Not only has the company rebounded from pandemic declines in a huge way, it's also performing better than it did before the coronavirus. Through restructuring, focusing on its core brands, and meeting demand with innovative products, it's capturing greater market share and creating customer loyalty.

Going into the new year, Coca-Cola is in position to maintain its dividend and generate greater shareholder wealth.

2. Not your grandfather's American Express

American Express has demonstrated incredible resilience as it recovers from early pandemic declines and navigates through inflation and macroeconomic volatility. As a financial services company with its own funding sources, it has greater exposure to risk from rising interest rates and spending dips, which makes its robust performance all the more impressive.

Revenue increased 19% in the third quarter over last year, and net income rose 3%. This was powered by record cardholder acquisitions in certain categories, specifically for millennials and Gen Zers. These were the fastest-growing categories by age, making up 60% of new cardholder acquisitions.

There was growth in spending in both the goods and services and the travel and entertainment categories, which has finally overtaken 2019 levels in international markets.

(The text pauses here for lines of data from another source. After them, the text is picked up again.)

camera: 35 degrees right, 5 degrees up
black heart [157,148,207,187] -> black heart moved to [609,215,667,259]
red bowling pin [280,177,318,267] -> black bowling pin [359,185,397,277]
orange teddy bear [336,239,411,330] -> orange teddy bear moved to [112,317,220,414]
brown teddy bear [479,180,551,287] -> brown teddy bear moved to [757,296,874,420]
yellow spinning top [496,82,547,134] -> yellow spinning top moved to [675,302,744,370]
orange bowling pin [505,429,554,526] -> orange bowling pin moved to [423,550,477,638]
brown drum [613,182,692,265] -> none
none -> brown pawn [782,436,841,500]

By changing its focus to a younger clientele, Amex has increased its potential for high revenue, not to mention giving itself a long life span.

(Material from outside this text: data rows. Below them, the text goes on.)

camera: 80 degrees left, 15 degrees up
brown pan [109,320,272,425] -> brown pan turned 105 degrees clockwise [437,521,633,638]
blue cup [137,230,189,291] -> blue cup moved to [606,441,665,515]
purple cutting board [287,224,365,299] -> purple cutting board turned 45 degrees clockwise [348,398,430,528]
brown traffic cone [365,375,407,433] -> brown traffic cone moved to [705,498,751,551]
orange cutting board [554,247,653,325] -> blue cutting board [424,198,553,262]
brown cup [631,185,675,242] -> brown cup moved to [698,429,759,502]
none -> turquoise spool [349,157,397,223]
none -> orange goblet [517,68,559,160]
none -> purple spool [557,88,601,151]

The stock trades at less than 15 times trailing-12-month earnings, which looks very cheap right now considering it's posting double-digit sales growth as well as increasing earnings at a time when many companies aren't. It also pays a dividend that yields 1.4% at the current price. American Express stock is down 11% this year, and this Warren Buffett favorite just edges out the broader market's gains over the past five years when you include dividends. It's an excellent value addition to any portfolio.

3. Target's low price is a great opportunity

Target is the only stock on this list that's not beating the market in 2022. It is down nearly 40% this year as it deals with the challenges that are derailing many retailers. It's been righting its inventory as customers slow down high spending, and it's getting ready to drive higher sales as inflation eases and in preparation for an economic revival.

Target saw some of the highest sales of any of its peers at the beginning of the pandemic. It was prepared for solid performance with its robust omnichannel strategy and efficient same-day services, which led with triple-digit sales growth for several quarters.

Its current situation doesn't look so great, and it's not expected to improve in the foreseeable future. But Target's digital growth strategy remains a great story, and it looks like the problems the company is dealing with are indeed temporary, giving investors an excellent opportunity to buy shares now.

In the 2022 fiscal third quarter (ended Oct. 29), comparable-store sales increased only 2.7% over last year, and earning per share fell from $3.04 a year ago to $1.54. But it gained market share across all of its core merchandising categories.

Target stock trades at only 19 times trailing-12-month earnings, and its dividend yields a very attractive 3% at the current price.

Even at the reduced share price, the company has beaten the market, by far, over the past five years.

TGT Total Return Level Chart

TGT total return; data by YCharts.

Investors can expect more from Target, and in the meantime, enjoy its juicy dividend.